Die unsoziale Politik des Berliner SPD/PDS-Senats nimmt immer krassere Formen an. Während die beinahe Pleite gegangene Berliner Bankgesellschaft dank großzügiger Senatszuschüsse in absehbarer Zeit eine ausgeglichene Bilanz erwarten kann, treiben die öffentlichen Kassen der Hauptstadt immer deutlicher auf die Pleite zu. Der arbeitenden Bevölkerung Berlins wird in den kommenden Jahren eine unverschämte Rechnung präsentiert werden.

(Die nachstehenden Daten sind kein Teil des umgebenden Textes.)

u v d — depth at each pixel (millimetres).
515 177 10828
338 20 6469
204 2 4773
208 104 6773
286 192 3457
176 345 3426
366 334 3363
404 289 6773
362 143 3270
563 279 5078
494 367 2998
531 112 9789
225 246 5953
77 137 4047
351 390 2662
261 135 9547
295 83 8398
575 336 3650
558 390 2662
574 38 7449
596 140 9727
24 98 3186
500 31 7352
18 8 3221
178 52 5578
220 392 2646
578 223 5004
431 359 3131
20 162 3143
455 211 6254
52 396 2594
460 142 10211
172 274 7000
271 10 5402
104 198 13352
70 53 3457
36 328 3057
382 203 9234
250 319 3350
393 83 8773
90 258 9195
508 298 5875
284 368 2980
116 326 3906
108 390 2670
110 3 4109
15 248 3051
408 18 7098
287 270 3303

Beliefen sich die operativen Verluste der Bankgesellschaft im Jahr 2001 noch auf 632 Millionen Euro, so waren sie im vergangenen Jahr bereits auf 48 Millionen Euro gefallen, und für das laufende Jahr erwartet der Bankvorstand sogar eine ausgeglichene Bilanz. Ursache dieses wundersamen Aufschwungs, der den reichen Anlegern risikofreie Gewinne beschert, ist die Finanzpolitik des Berliner SPD-PDS-Senats. Schon Ende 2001 erhielt die Bank eine Kapitalspritze von 1,7 Milliarden Euro. Darüber hinaus legt der Senat jährlich etwa 300 Millionen zurück, um Risikokredite aus Immobiliengeschäften der Vergangenheit in Höhe von 21,6 Milliarden Euro bis ins Jahr 2030 abzusichern.

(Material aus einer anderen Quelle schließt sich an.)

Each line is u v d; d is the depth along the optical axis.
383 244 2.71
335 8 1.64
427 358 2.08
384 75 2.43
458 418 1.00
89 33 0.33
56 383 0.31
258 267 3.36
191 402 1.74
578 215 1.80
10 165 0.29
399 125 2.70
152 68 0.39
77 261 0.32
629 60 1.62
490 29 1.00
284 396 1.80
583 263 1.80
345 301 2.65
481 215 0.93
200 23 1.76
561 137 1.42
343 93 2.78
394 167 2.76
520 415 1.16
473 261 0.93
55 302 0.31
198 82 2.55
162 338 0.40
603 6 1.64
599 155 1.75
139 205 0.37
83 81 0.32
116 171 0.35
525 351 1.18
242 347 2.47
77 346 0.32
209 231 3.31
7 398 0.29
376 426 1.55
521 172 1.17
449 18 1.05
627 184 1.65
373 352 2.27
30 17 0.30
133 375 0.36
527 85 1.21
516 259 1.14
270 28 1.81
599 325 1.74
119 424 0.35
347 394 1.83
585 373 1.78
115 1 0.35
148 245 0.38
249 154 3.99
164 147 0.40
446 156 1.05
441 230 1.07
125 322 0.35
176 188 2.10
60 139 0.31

Im Gegensatz dazu hat in Berlin eine neue Runde des sozialen Kahlschlags begonnen. Unter der Leitung von Finanzsenator Thilo Sarrazin (SPD) wird ein Doppelhaushalt für die Jahre 2004/2005 vorbereitet, der alles, was bereits bisher an Kürzungen in dieser Stadt stattgefunden hat, in den Schatten stellt. Erklärtes Ziel ist es, bis zum Jahr 2006 zwei Milliarden Euro auf der Ausgabenseite zu senken, besonders im Kultur- und im Sozialbereich. Das ist exakt die Summe, die seit Bestehen des rot-roten Senats an die Bankgesellschaft abgeflossen ist.
Der Etat für Kultur und Wissenschaft soll nach den Plänen des Finanzsenators um 400 Millionen Euro bis 2006 gekürzt werden. Die Universitäten, die allein 200 Millionen Euro entbehren müssen, planen bereits, den Zugang zum Studium stark einzuschränken. Die Humboldt-Universität hat sogar angedroht, im kommenden Wintersemester überhaupt keine neuen Studenten aufzunehmen.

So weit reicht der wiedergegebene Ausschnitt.